*** Selected excerpt Section Begins ***
# Interesting Shop Built Lever Tailstock For A 6" Lathe



## pebbleworm (Jan 10, 2016)

This lever action tailstock was briefly on eBay with a 150.00 buy it now.  I've been thinking of making something similar from a spare Mk. II tailstock, and this design gives me something more to think about.


----------



## David VanNorman (Jan 10, 2016)

That is a nice set up . You need to put a crank to eject the tooling then it will be done.


----------



## pebbleworm (Jan 10, 2016)

The new ram is solid (from the pictures), so I suspect  the drill chuck is mounted permanently.  The throw seems long which is a very good thing for a 6" Atlas, but how long can you go before things get loose?  I really need to find a good source for screw machine drills.


----------



## David VanNorman (Jan 10, 2016)
*** Selected excerpt Section Ends ***
■ Required actions:
[A] Print everything in the lever tailstock thread from "The new ram" down to "screw machine drills.".
[B] Answer these questions from the lever tailstock thread:
(i) What buy-it-now price did the tailstock carry on eBay?
(ii) What does David VanNorman say needs to be added to eject the tooling?
(iii) According to pebbleworm, what do the pictures show about the new ram?
*** Raw data Section Begins ***
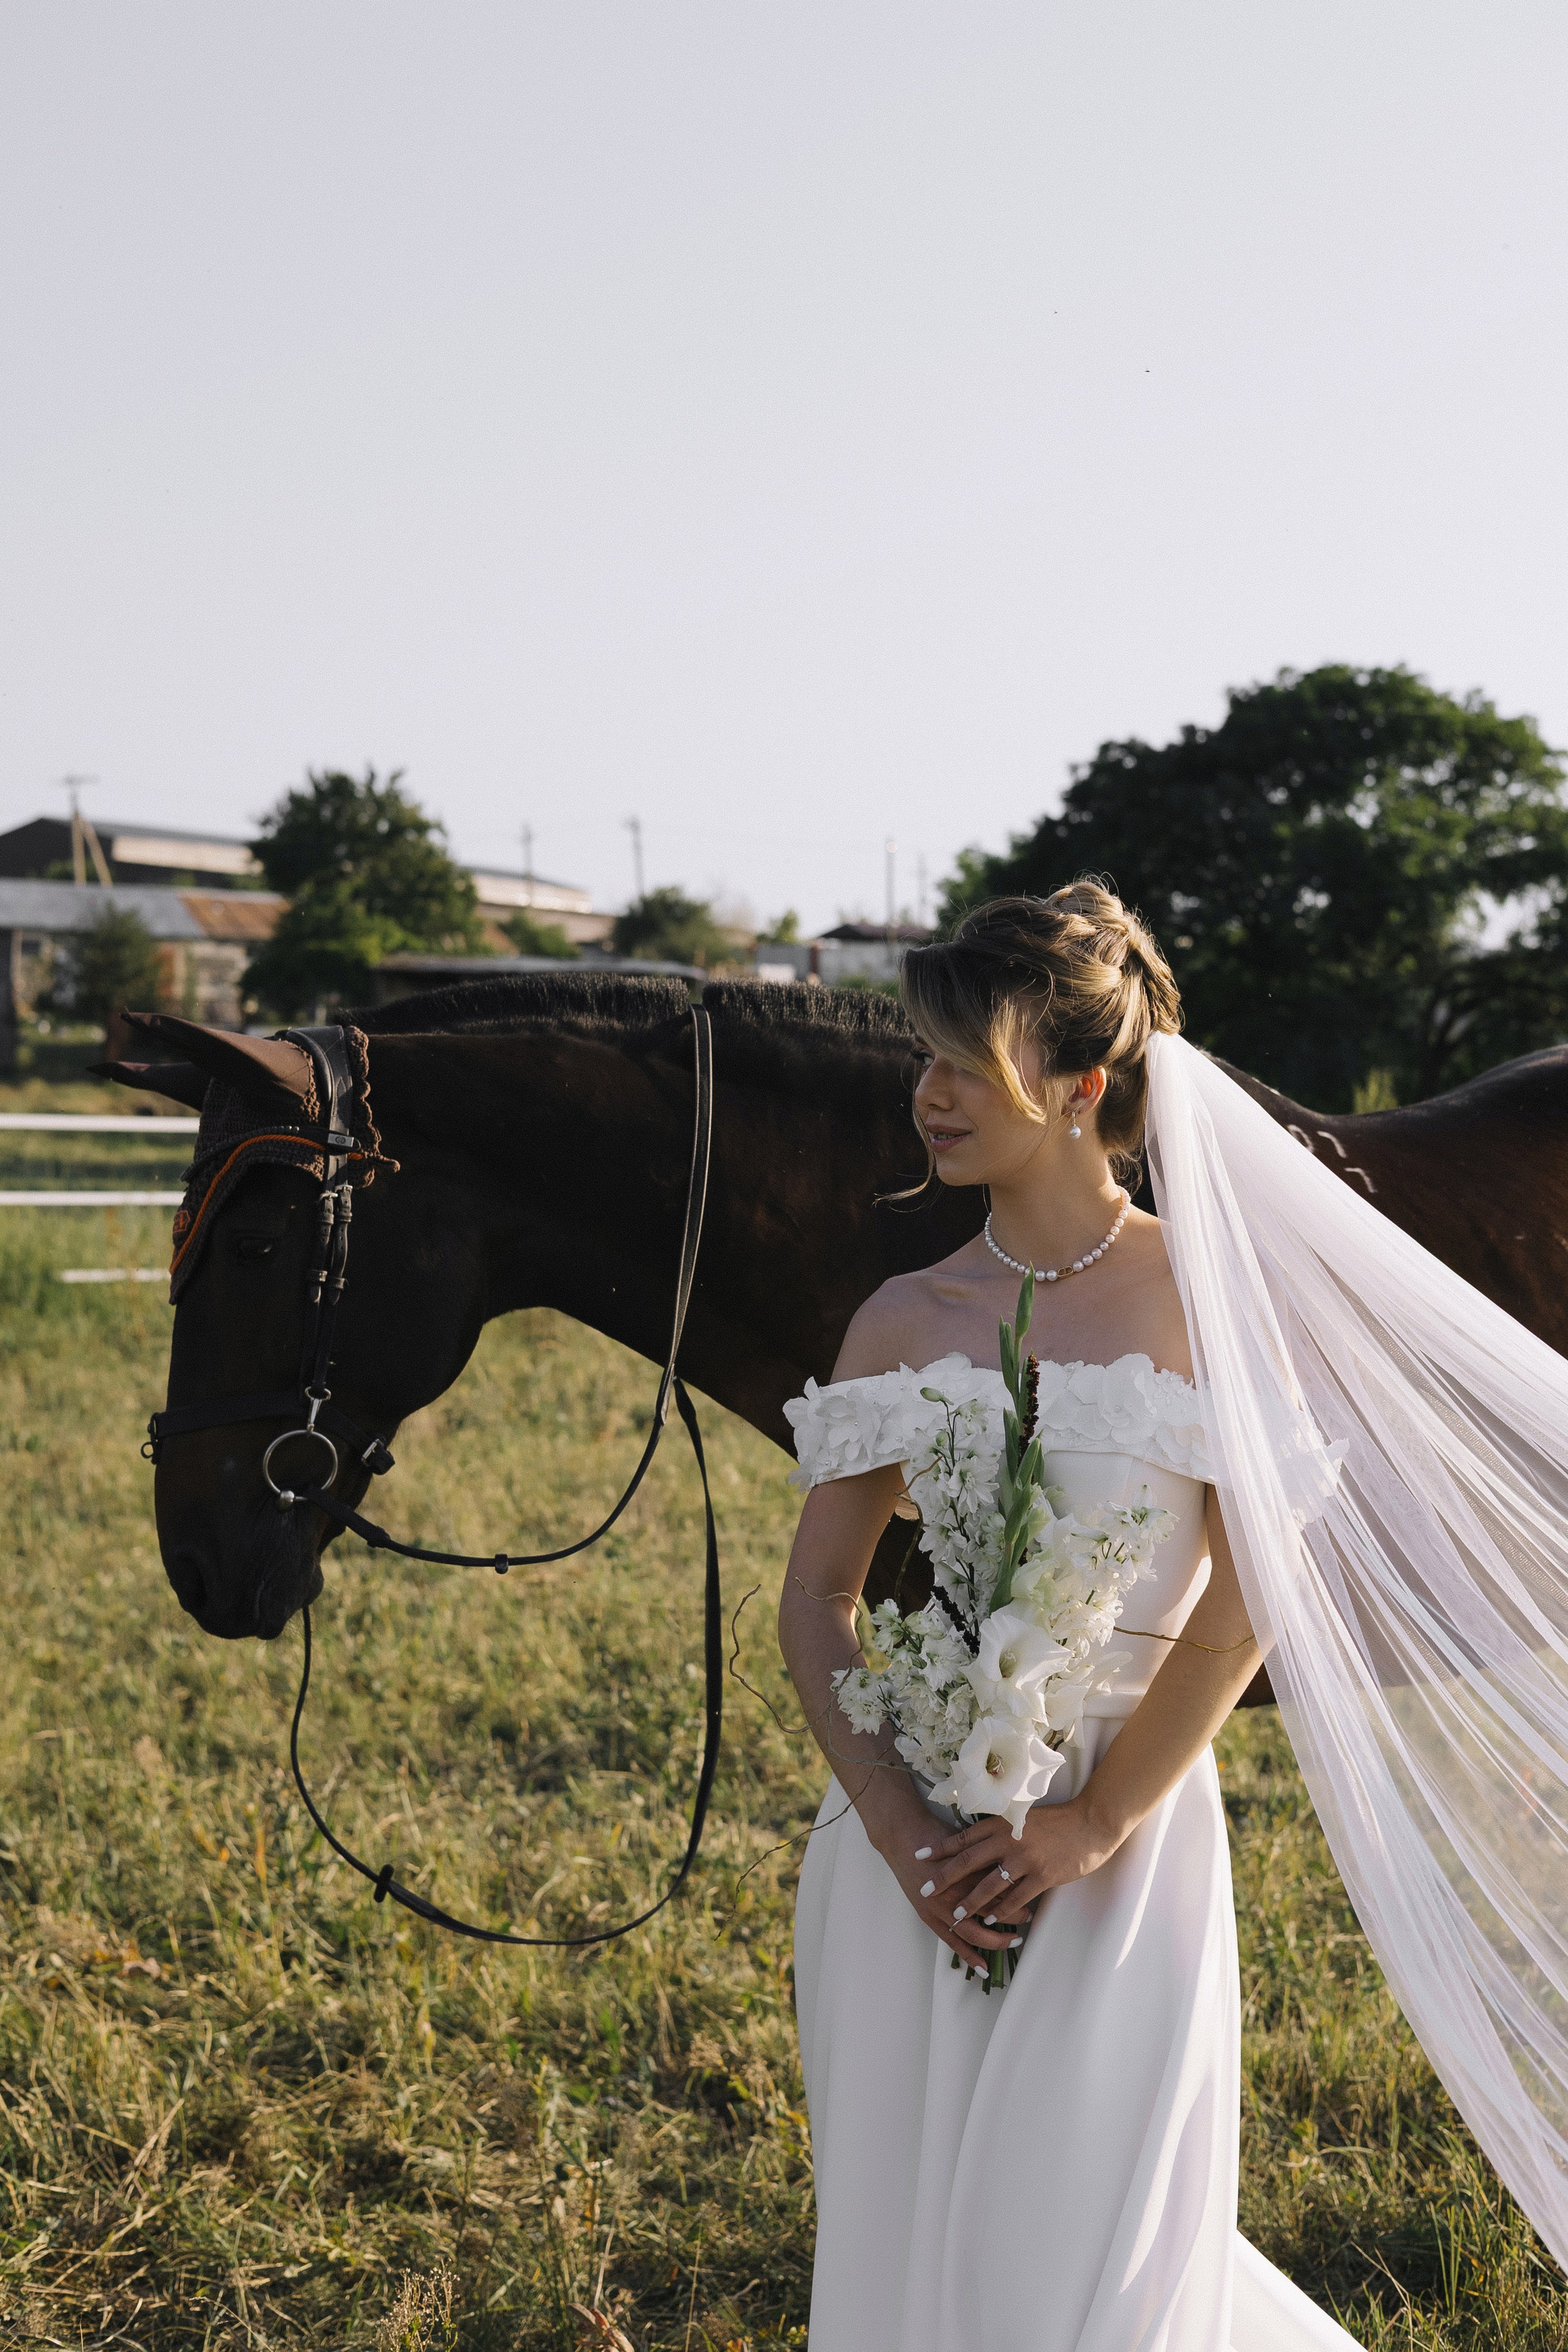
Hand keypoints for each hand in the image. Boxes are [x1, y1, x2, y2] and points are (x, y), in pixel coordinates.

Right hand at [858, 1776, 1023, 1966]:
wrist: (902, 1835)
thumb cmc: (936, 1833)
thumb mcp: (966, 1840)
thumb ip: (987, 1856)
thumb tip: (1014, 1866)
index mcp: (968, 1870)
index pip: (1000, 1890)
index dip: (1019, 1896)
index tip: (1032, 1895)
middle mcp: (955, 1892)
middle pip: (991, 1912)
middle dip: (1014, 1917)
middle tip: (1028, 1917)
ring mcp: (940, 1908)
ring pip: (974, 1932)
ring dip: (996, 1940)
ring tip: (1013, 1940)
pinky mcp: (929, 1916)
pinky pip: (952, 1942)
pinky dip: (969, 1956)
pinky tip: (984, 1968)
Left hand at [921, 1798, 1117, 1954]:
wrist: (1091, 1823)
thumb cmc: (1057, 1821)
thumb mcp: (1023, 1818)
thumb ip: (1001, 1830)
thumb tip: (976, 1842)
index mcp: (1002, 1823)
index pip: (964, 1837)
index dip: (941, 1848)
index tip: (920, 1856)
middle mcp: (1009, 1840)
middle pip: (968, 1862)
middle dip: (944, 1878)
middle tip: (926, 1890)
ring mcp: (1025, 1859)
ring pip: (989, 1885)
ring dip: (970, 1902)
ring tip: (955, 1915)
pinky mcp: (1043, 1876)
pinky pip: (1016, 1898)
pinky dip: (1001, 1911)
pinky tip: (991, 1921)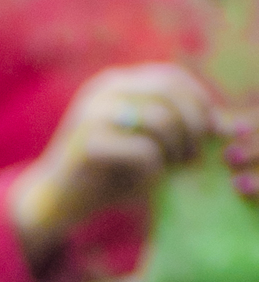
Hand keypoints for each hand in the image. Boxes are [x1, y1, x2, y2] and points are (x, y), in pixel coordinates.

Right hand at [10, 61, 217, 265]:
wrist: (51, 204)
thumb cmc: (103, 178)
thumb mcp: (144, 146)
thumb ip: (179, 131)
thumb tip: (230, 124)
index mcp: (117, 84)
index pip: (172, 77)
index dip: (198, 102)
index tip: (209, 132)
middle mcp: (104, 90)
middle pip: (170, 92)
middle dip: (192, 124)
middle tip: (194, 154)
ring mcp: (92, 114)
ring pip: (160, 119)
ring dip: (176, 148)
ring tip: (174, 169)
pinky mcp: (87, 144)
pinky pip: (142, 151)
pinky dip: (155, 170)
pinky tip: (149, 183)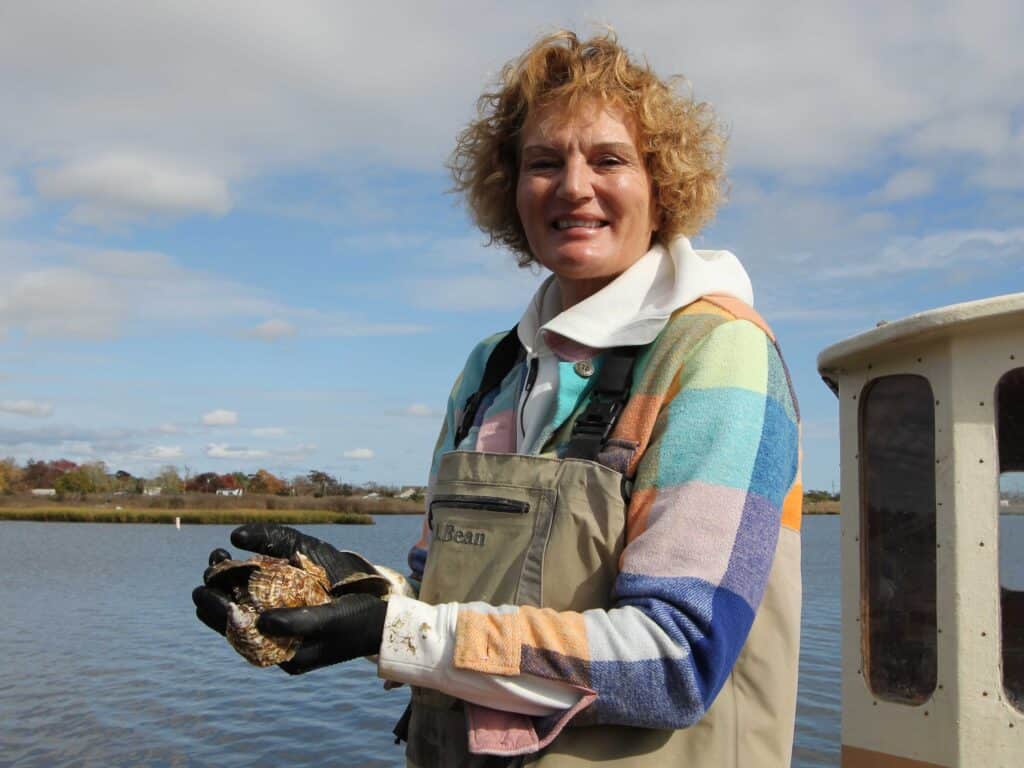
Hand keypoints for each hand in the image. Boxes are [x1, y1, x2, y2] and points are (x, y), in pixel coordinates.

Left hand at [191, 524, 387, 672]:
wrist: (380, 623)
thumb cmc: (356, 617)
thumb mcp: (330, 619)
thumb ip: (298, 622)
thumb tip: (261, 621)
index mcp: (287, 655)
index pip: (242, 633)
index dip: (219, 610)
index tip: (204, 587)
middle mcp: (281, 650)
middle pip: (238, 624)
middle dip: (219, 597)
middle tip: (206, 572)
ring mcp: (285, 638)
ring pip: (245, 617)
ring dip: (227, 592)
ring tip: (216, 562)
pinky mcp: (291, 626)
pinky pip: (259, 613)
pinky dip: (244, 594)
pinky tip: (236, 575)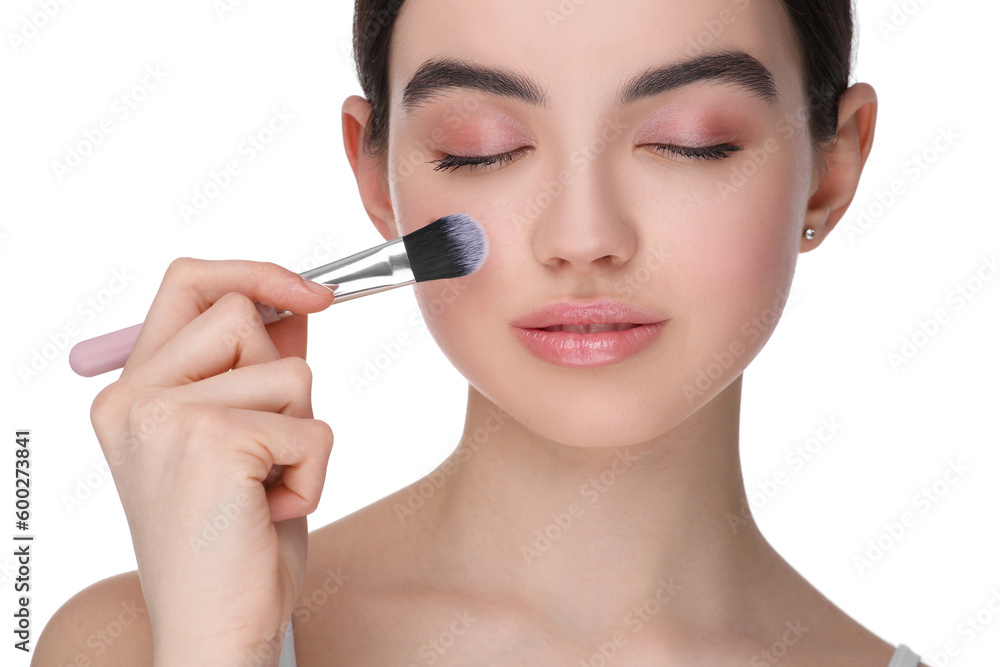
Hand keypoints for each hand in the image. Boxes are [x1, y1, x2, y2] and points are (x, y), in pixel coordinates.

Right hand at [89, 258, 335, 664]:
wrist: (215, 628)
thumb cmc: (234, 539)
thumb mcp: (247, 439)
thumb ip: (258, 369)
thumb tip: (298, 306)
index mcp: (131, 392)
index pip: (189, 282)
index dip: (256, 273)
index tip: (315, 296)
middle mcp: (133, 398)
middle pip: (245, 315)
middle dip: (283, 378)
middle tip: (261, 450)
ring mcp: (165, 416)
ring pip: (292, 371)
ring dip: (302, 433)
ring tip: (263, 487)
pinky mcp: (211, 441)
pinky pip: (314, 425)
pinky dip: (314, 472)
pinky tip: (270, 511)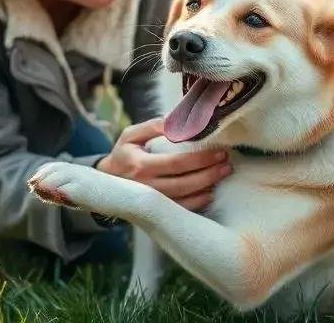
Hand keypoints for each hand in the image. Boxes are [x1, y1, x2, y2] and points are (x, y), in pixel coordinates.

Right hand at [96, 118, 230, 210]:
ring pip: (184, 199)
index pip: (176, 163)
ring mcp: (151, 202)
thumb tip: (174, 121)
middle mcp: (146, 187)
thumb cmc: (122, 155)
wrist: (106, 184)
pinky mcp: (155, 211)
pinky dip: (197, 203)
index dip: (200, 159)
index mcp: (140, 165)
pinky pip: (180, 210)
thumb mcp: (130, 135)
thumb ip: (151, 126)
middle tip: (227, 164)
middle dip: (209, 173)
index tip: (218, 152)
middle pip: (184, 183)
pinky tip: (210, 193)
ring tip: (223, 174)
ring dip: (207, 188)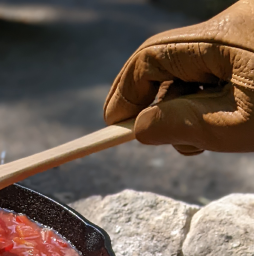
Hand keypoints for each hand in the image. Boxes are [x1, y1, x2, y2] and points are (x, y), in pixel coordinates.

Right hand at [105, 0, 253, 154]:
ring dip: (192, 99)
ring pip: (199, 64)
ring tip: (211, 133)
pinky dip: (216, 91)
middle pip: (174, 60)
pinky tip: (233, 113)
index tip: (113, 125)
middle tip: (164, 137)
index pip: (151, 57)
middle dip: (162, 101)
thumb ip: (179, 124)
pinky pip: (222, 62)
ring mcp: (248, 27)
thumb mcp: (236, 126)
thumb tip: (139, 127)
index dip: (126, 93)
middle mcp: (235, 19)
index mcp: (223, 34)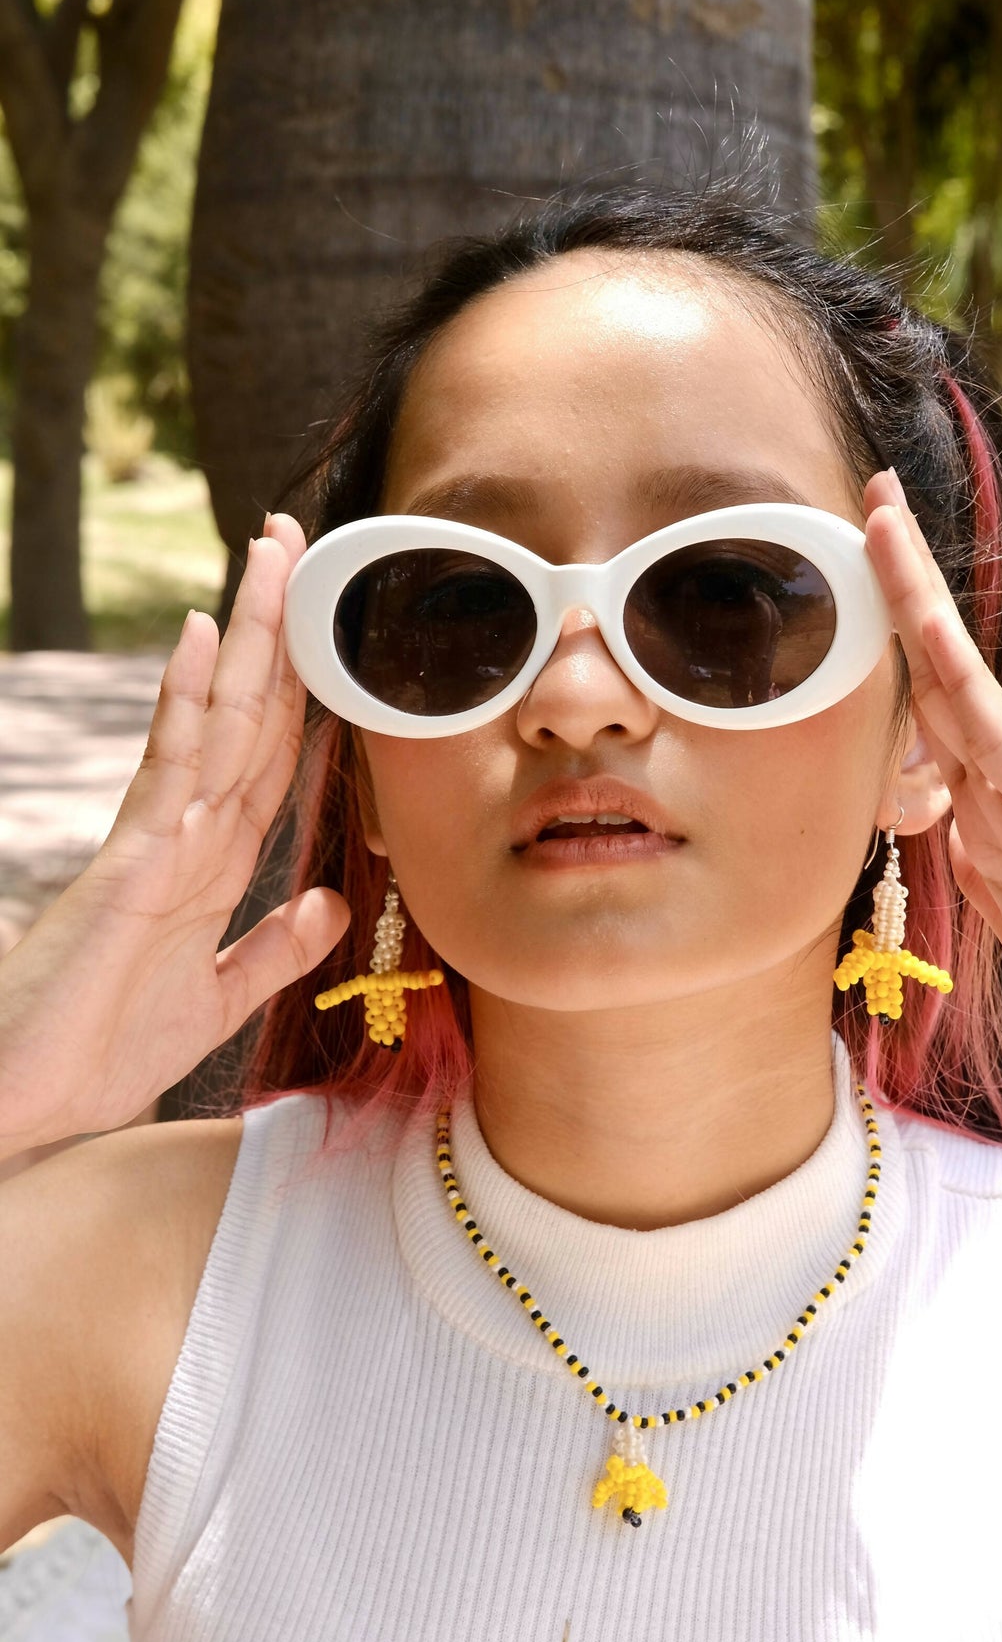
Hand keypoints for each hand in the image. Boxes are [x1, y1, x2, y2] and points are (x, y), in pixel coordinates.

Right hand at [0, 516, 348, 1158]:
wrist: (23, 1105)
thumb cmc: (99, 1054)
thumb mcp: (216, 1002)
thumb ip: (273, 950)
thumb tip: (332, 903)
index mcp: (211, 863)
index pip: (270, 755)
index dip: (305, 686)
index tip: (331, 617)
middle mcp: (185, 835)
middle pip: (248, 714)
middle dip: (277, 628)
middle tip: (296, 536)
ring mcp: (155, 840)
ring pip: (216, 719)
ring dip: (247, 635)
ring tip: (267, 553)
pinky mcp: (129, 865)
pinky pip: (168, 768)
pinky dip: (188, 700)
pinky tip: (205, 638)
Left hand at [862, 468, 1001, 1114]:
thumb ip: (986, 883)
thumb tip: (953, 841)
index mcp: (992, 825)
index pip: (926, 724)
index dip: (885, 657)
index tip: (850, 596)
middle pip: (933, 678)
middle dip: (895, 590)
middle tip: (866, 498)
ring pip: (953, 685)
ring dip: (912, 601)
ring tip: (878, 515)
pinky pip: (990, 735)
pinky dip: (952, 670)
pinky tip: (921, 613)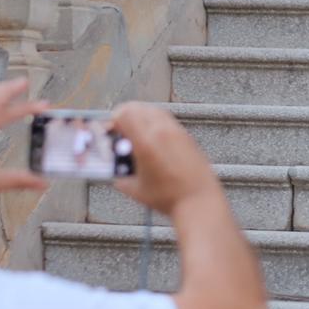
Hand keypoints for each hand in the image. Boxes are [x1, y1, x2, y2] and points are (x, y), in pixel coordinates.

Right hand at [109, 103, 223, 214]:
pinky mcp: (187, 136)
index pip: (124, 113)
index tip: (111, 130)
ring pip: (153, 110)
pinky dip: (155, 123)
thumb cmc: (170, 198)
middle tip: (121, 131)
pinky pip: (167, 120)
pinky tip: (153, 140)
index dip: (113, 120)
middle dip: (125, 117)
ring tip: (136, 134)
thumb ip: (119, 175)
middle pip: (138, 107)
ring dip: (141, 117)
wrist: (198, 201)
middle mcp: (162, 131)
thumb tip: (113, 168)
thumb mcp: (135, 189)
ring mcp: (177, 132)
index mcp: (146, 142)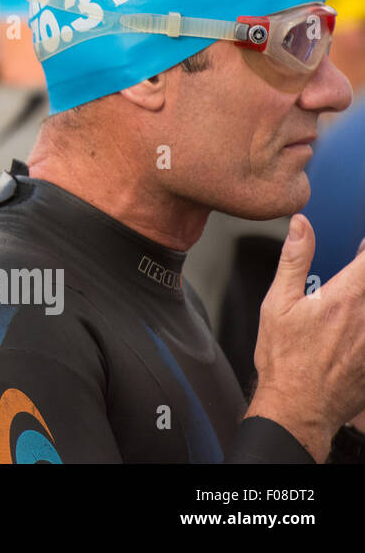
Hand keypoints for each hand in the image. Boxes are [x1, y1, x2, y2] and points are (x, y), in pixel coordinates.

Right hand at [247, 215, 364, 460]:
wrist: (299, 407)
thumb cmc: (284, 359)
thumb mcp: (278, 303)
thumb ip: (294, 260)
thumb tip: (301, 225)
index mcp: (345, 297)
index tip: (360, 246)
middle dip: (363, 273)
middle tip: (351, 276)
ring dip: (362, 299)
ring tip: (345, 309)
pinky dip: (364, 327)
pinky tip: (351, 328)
*** Raw data Section Ends ***
■ Solution set:
[A]
The new ram is solid (from the pictures), so I suspect  the drill chuck is mounted permanently.  The throw seems long which is a very good thing for a 6" Atlas, but how long can you go before things get loose?  I really need to find a good source for screw machine drills.

[B]
(i) 150.00
(ii) A crank
(iii) It is solid.